À grands renforts de symboles, nostalgique d’une geste héroïque (voir notre nouvel homme providentiel remonter les Champs Élysées sur son char pour s’en convaincre), le pouvoir démocratique joue à se mettre en scène. Mais il ne suffit pas d’affirmer de bons principes – presque de les étaler- pour que les choses adviennent. La démocratie n’est jamais donnée mais toujours à prendre. C’est ce qu’ont compris les grands confiscateurs des décisions que sont principalement les hommes de parti, les démagogues, les spécialistes et pas assez le Peuple, ce corps social héroïsé par Michelet . Bel et bien existe une contradiction entre le principe politique et le principe sociologique de la démocratie. Sociologiquement le « peuple » ne saurait être un tout comme le voudrait le fantasme des populistes. Le Peuple demeure un ensemble complexe qui ne se limite pas à la superposition de catégories évidentes. C’est peut-être pourquoi – manquant d’unité ou ne parvenant pas à s’y reconnaitre – il n’opère pas (ou pas assez) sur le champ démocratique. Et pourtant puisqu’il est le nombre il pourrait être la loi…

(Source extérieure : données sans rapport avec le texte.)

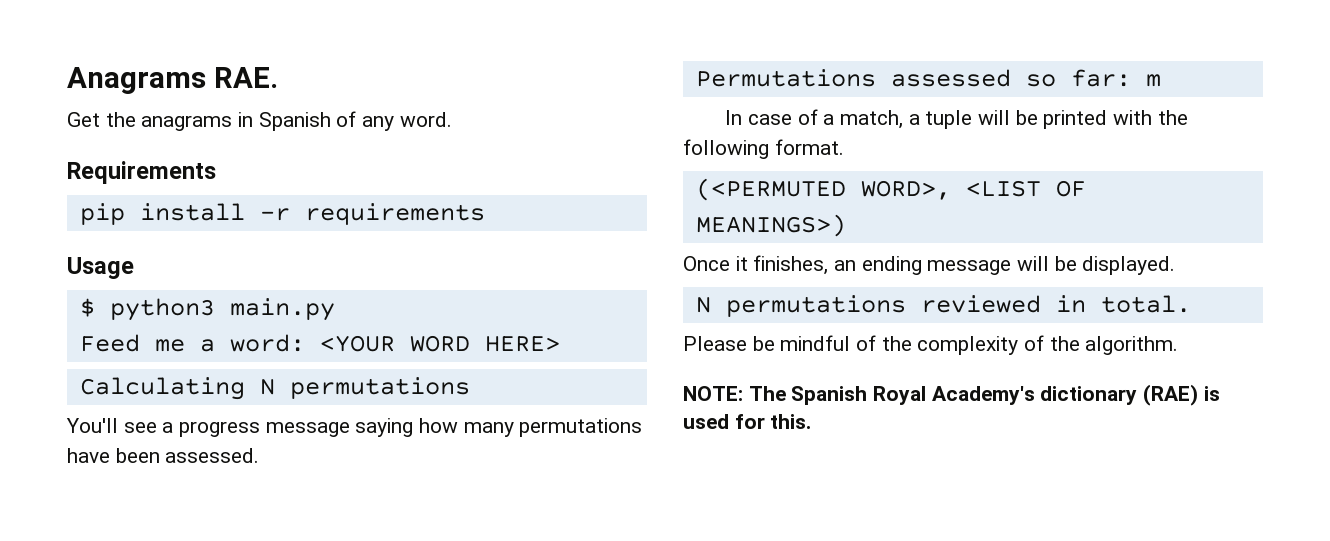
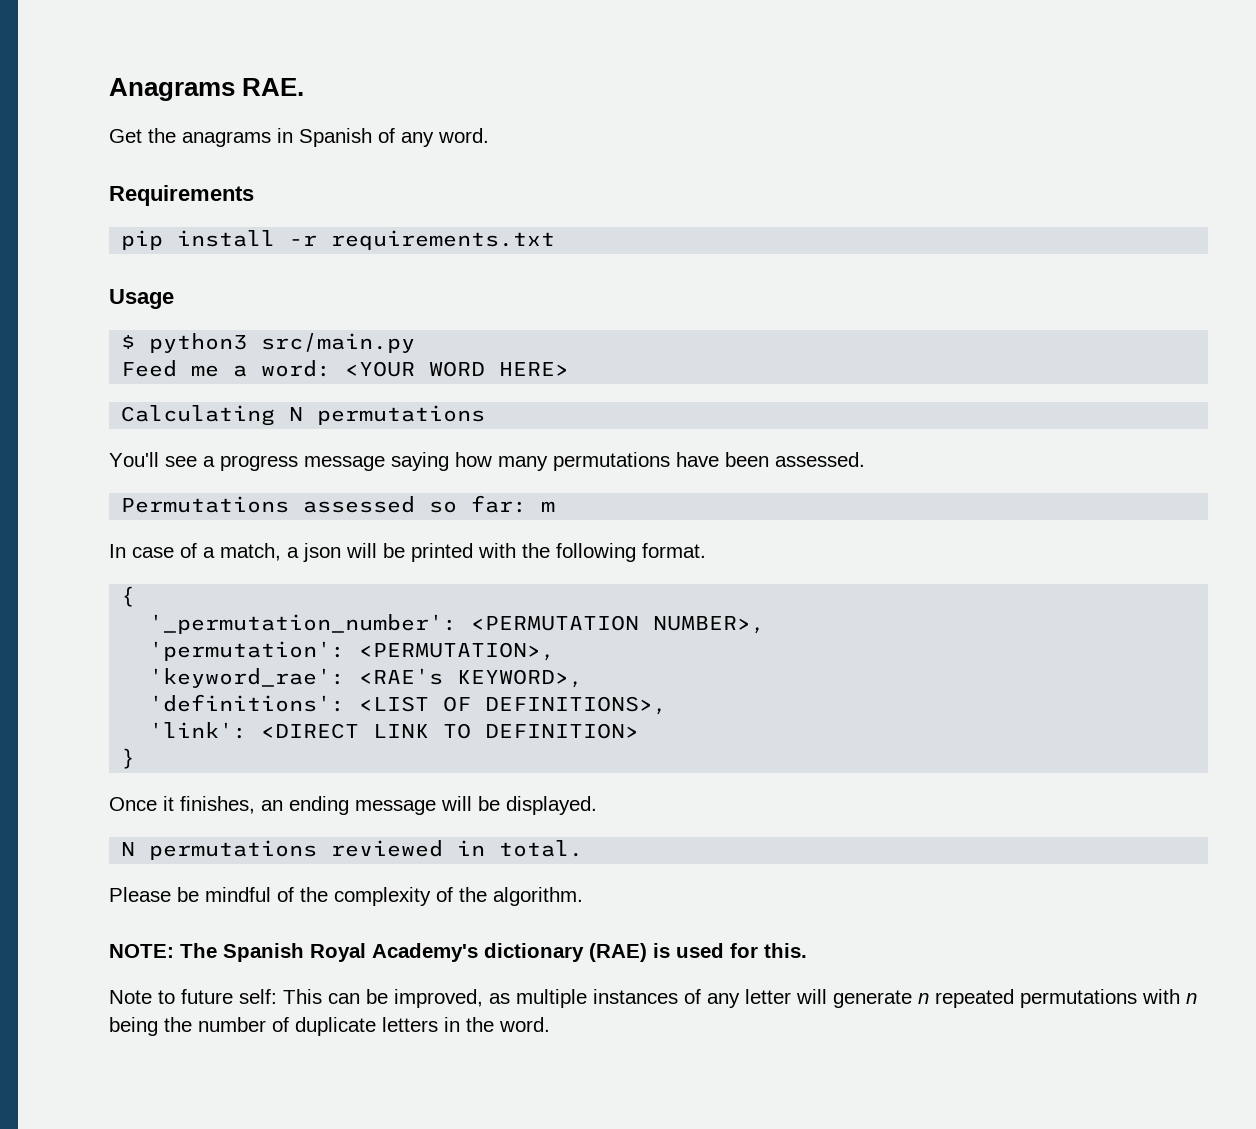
[304,203,485,225] requirements -> [331,230,556,250] requirements.txt
[229,298,335,321] main.py -> [261,333,416,353] src/main.py
[925,110,973,129] tuple -> [303,543,341,562] json
[695,178,1086,201] [695,214,846,237] (<PERMUTED WORD>, <LIST OF MEANINGS>) -> [121,586,136,607] [149,614,766,634] [149,641,556,661] [149,668,584,688] [149,694,668,715] [149,722,640,739] [121,748,136,769] { // '_permutation_number': <PERMUTATION NUMBER>, // 'permutation': <PERMUTATION>, // 'keyword_rae': <RAE's KEYWORD>, // 'definitions': <LIST OF DEFINITIONS>, // 'link': <DIRECT LINK TO DEFINITION> // }
(812, 421) none -> [109,989,1197,1008] [109,1017,550,1036] // Note to future self: This can be improved, as multiple instances of any letter will generate n repeated permutations with n being the number of duplicate letters in the word.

Une démocratie toujours à conquérir donc qui, dans le jeu du « démos », se devrait de reconnaitre la pluralité des opinions et apprendre à délibérer et bien choisir au lieu de confier – d’abandonner plutôt – les décisions aux mieux sachants. Déjà en 89, la République vient à peine d’être proclamée que la critique d’une « aristocratie de la représentation » lui est imputée. Egalité des droits comme fondements de la citoyenneté mais quasi privatisation de sa représentativité, nos régimes se disent démocratiques mais nous ne sommes pas gouvernés démocratiquement. Passé le moment électoral, le peuple se trouve bien peu souverain… Au fond même les partis politiques ne remplissent pas ou plus cette fonction de représentation. Naguère, on adhérait à un parti car il produisait une identité collective dans laquelle on pouvait se mirer, de laquelle on pouvait être fier comme c’était le cas pour l’union de la classe ouvrière et du PC en 36. Aujourd’hui, il semble que les partis soient coupés de la société, leur action ne consistant plus, selon un jeu de balancier politique, qu’à soutenir ou s’opposer au dernier gouvernement en place. Monde politique préoccupé plus par le pouvoir que par la société.
Mais on a beau jeu de critiquer les partis, de vilipender la classe politique. Refonder la démocratie ce serait surtout, pour chaque citoyen, s’y investir davantage et croire au jeu utile de la délibération, de la recherche juste de l’intérêt général, de veiller au bon fonctionnement des institutions, d’en contrôler les effets. Démocratie qui devrait réfléchir sur le fondement et l’usage de ses propres institutions et permettre à n’importe quel citoyen de s’en saisir. Par définition la démocratie est souveraineté du peuple mais comment faire en sorte que cette souveraineté ne soit pas confisquée par les institutions ? Peut-être en commençant par rappeler que le vote n’est qu’un acte citoyen parmi d’autres et que l’éducation au politique peut s’exercer tout aussi librement hors des urnes et directement dans la cité – en s’engageant justement-.
Aux citoyens de se forger eux-mêmes des instruments d’émancipation pour ne pas être les spectateurs piégés de ce ballet bruyant. La démocratie d’apparence s’illusionne sur son pouvoir, la démocratie d’apparat revêt de faux habits et la démocratie d’opéra ne laisse chanter que ceux qui ont le coffre fort ! Si la démocratie est à nous, c’est à nous d’en retrouver le sens, sens du débat autant que sens du combat.
Denis Gombert, sympathisant d’A Nous La Démocratie!